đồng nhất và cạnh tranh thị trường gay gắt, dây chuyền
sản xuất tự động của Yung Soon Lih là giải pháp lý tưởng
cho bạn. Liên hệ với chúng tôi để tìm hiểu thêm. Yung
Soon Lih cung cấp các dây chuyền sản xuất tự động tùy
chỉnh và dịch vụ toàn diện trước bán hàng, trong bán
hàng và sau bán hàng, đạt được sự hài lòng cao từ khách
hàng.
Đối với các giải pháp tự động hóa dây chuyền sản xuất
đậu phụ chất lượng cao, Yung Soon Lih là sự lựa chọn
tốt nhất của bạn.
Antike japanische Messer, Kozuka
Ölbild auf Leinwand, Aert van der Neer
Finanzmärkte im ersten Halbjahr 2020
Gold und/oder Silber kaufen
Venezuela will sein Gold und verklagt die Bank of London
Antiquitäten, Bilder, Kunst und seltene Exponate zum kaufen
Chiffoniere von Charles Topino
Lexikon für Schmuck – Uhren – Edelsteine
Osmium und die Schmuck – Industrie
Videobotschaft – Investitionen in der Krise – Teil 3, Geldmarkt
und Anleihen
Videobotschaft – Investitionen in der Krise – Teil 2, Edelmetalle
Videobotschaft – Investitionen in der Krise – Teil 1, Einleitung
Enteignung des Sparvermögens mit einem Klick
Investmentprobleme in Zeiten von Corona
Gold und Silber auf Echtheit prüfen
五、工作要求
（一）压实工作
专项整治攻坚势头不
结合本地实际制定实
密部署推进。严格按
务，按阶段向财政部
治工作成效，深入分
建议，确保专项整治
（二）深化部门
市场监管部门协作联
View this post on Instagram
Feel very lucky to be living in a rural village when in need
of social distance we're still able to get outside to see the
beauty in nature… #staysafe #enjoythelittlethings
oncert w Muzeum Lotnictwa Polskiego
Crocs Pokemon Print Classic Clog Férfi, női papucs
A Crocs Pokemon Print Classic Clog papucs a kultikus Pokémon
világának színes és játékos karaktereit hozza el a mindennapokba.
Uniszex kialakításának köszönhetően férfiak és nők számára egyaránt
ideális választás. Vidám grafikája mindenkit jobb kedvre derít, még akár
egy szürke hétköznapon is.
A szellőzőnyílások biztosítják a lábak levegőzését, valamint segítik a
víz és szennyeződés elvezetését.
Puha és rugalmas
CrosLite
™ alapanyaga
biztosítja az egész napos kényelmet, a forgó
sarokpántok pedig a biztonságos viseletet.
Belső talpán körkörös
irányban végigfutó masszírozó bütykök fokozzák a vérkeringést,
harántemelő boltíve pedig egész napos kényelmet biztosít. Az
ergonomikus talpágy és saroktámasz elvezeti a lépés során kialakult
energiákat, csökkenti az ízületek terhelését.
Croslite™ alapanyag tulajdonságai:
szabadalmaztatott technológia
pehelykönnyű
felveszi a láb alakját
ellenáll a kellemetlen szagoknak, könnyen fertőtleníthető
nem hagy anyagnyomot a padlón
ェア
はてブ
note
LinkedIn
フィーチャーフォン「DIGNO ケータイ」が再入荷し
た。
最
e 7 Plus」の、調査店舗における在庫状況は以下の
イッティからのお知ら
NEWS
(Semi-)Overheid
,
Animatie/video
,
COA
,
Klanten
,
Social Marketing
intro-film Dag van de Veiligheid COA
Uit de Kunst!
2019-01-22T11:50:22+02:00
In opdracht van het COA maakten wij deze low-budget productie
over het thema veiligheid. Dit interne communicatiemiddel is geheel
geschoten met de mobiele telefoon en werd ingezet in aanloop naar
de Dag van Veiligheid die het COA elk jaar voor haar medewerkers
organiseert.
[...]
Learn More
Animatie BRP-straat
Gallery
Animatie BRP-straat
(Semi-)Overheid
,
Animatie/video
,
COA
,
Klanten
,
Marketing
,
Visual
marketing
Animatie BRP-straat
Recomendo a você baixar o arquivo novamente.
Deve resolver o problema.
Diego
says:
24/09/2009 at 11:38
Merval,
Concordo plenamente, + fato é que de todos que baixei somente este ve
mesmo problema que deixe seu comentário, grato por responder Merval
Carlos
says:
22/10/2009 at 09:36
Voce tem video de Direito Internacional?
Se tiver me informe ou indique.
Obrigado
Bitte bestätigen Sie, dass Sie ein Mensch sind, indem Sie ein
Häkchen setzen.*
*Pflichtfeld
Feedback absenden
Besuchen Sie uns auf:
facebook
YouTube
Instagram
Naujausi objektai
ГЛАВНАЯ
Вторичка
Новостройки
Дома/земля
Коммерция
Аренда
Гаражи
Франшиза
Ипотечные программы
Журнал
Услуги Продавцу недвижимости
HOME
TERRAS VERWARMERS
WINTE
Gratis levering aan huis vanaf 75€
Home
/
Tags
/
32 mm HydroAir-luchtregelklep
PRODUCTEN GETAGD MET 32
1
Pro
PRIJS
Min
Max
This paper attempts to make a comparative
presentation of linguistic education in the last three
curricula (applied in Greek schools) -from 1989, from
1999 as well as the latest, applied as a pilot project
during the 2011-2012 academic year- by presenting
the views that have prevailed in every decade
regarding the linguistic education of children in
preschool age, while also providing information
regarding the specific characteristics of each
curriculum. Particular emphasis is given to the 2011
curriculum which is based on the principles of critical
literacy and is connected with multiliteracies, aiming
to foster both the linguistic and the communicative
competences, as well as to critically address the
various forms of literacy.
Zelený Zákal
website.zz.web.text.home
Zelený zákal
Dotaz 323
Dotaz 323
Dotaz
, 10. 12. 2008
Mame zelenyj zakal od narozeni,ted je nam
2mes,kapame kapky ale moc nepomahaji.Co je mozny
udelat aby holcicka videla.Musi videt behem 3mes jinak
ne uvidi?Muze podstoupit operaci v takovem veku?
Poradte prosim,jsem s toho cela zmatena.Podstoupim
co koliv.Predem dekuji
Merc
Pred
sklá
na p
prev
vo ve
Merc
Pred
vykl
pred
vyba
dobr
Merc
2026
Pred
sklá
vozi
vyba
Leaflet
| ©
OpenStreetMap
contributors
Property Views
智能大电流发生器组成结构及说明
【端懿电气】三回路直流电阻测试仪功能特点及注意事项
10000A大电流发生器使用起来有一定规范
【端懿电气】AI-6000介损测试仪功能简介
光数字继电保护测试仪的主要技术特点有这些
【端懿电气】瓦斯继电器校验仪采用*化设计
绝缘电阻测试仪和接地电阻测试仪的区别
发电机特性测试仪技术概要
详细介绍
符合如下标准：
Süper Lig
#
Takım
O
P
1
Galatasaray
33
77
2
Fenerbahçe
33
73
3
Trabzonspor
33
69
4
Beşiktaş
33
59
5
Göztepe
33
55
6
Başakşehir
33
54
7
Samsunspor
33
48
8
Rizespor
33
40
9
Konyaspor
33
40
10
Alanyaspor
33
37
· · · · · · ·
Could you please report how many lines of the listing above hold the word "Kunst"? Only the number is needed.

Written answer: 2